È pur vero che né la Polizia Giudiziaria né la Procura di Locri si sono preoccupati di individuare ed interrogare i "confratelli", ma questo non vuol dire che non possano farlo i giornalisti. Anche loro avrebbero potuto sapere di "uno, brutto come la malannata, scuro di carnagione, tozzo, tarchiato". Chiunque, tra coloro che si trovavano in Piazza Matrice o lungo le vie percorse dalle 17.00 alle 21.00 dai killer, in qualsiasi momento, può rivolgersi a me per parlarne, anche in modo riservatissimo».

"Per parlarne": ecco, è questo un altro assunto fondamentale dell'intera vicenda. La parola in opposizione al silenzio e all'omertà, che regna e impera in tutta la Calabria. La Parola intesa non come rottura di scatole o disturbo del vivere quieto ma come mezzo per provare a «trovare una soluzione ad un problema, ad una epidemia – continua ancora Domenico – che attacca il vivere civile e democratico di una comunità. Specialmente quando chi è preposto alla lotta ai mafiosi non fa il proprio dovere. Come nel caso specifico. Purtroppo, oggi, dopo 17 anni, "nulla di nuovo sul fronte occidentale"».
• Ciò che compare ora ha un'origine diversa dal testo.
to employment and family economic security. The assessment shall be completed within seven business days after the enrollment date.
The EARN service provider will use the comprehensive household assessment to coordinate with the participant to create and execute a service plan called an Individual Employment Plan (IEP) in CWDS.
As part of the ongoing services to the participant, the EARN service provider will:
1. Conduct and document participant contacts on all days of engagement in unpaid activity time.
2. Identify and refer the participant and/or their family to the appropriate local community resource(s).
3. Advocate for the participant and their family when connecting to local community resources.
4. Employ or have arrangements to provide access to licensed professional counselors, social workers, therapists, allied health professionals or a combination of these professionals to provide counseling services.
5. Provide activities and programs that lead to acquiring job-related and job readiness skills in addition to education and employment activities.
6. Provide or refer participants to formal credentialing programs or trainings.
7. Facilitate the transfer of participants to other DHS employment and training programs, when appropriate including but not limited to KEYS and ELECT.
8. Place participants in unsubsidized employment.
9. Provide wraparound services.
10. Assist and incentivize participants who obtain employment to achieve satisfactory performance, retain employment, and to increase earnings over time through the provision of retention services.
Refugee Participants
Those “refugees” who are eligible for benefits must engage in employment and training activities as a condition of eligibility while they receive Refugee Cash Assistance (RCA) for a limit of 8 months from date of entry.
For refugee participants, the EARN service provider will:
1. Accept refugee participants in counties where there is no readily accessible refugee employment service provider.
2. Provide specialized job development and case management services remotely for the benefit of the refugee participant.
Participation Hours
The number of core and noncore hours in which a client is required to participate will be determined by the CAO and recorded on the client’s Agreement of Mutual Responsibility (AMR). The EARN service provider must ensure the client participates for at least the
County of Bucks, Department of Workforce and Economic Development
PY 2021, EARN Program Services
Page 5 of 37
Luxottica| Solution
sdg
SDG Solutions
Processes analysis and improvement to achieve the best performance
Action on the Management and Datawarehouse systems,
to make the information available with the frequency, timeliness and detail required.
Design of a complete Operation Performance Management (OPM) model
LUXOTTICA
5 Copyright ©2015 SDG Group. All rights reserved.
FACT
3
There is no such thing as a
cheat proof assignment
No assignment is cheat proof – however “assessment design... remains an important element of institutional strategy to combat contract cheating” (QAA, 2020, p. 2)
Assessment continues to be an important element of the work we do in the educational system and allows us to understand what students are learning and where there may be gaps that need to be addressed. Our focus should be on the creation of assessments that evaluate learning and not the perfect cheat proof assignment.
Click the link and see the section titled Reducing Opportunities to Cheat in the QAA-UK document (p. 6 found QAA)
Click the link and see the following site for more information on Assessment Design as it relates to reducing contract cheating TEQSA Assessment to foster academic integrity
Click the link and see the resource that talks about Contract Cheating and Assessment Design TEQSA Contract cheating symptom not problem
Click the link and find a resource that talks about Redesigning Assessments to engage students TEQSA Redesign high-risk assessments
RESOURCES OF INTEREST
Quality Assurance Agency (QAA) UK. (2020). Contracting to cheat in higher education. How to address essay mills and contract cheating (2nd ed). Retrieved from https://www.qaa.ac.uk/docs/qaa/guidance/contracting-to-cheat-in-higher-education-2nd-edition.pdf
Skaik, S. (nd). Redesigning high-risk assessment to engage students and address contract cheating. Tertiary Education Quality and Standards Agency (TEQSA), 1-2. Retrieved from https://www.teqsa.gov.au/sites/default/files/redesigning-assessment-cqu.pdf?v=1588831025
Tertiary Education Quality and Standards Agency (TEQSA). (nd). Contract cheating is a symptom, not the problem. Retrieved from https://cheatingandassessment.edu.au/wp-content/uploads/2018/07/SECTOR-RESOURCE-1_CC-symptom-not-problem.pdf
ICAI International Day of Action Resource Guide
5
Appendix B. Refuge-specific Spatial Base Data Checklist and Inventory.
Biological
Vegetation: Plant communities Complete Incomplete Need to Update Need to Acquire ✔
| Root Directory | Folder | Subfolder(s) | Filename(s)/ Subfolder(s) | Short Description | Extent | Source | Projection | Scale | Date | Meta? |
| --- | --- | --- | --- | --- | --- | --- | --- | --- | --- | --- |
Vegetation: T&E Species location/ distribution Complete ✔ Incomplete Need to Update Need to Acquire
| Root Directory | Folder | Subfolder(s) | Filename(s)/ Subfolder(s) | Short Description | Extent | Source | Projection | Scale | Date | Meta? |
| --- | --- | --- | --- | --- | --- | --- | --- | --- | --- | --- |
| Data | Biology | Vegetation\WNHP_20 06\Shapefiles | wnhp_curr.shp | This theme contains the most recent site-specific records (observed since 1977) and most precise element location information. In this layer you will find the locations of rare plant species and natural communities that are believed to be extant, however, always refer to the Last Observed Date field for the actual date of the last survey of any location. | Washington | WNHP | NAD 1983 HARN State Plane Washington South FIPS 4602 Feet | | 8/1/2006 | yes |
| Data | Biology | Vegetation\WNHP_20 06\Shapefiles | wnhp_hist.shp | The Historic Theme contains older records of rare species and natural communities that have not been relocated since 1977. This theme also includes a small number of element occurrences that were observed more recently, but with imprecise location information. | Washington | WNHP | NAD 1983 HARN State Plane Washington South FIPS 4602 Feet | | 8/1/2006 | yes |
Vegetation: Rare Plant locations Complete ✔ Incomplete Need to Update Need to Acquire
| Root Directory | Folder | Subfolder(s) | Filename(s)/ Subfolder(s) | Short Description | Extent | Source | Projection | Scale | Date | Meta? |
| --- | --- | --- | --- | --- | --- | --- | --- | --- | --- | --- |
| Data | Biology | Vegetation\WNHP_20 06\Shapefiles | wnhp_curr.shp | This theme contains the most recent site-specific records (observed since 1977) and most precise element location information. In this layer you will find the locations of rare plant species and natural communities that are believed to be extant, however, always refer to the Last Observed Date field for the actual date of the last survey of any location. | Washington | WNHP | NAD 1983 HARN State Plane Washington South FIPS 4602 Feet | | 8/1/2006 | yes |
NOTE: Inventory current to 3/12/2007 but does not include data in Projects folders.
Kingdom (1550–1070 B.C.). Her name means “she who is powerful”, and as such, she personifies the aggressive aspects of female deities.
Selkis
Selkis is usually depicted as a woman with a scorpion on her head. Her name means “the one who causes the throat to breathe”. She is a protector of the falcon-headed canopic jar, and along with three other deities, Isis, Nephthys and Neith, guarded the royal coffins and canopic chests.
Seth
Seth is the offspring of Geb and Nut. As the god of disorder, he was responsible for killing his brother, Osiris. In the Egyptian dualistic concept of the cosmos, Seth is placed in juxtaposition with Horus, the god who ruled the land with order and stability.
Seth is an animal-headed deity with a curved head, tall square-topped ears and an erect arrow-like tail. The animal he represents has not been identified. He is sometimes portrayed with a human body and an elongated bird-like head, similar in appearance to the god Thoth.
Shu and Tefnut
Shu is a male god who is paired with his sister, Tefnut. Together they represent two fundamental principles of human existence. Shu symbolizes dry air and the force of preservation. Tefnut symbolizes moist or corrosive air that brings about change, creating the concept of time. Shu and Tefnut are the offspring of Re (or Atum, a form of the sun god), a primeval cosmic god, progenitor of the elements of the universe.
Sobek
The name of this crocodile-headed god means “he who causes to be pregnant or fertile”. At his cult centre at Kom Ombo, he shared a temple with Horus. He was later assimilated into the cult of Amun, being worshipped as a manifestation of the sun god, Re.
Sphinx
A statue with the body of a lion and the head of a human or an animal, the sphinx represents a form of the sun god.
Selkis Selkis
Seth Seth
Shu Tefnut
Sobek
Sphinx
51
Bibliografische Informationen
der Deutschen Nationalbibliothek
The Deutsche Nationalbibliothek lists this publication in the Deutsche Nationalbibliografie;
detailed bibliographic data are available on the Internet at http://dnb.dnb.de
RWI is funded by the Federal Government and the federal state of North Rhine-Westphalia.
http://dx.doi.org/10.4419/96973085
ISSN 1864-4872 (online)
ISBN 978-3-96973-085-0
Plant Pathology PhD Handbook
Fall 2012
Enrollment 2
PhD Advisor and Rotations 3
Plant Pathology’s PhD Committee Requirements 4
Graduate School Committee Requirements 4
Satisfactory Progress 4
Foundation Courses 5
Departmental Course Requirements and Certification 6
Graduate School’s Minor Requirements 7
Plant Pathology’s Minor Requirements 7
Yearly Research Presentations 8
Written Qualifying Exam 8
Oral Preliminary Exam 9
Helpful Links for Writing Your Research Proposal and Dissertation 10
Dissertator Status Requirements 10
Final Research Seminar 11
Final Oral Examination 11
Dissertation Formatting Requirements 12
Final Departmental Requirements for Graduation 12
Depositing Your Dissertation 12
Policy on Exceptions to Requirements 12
Un fronte, dove alla fine, ogni cosa, è mescolanza. «Dove i vincitori (mafiosi) ed i vinti (cittadini e vittime) vivono mischiati – prosegue Musolino - in una perenne tragedia. Come se fosse di comune condivisione la gioia del delinquente mafioso vincitore e la tristezza del cittadino vinto. La forza ha il dominio dei luoghi, dell'apparire, ma riduce coloro che la esercitano in "cose morte"».

Un fronte dove la mescolanza porta a porsi numerose domande. A partire da una molto semplice: «esiste – chiede Domenico – un nesso tra mafia ed istituzioni nella Locride?». E soprattutto «perché – continua – le istituzioni hanno omesso di fornire risposte alle varie domande presentate?».

E allora, a 17 anni dall'omicidio di una persona perbene della Locride che ebbe il coraggio di rifiutare il pizzo e il puzzo mafioso, forse è giunto il momento di riproporre, pubblicamente non solo quelle domande, ma anche delle altre: «Perché – domanda ancora Domenico – il fascicolo è rimasto di competenza della Procura di Locri e non è stato trasmesso alla Dda di Reggio nonostante le chiare modalità mafiose dell'omicidio e l'appartenenza dei tre indagati a contesti criminali 'ndranghetisti? Com'è stata possibile la sparizione dal Tribunale di Locri di alcuni importanti reperti sequestrati dai carabinieri, come il cappellino con visiera indossato da uno degli assassini e il telo da spiaggia utilizzato per occultare il fucile? Come mai le forze dell'ordine non hanno controllato/bloccato le poche strade convergenti nel paese e le zone circostanti, dove a poche decine di metri dal Cimitero, qualche giorno dopo verrà ritrovata l'auto dei killer?

Tutte le responsabilità dirette o indirette devono emergere alla luce del sole oppure no? Chi ha interesse a far calare il silenzio sul caso?».

La speranza dei giusti di Calabria è che stavolta qualche risposta arrivi.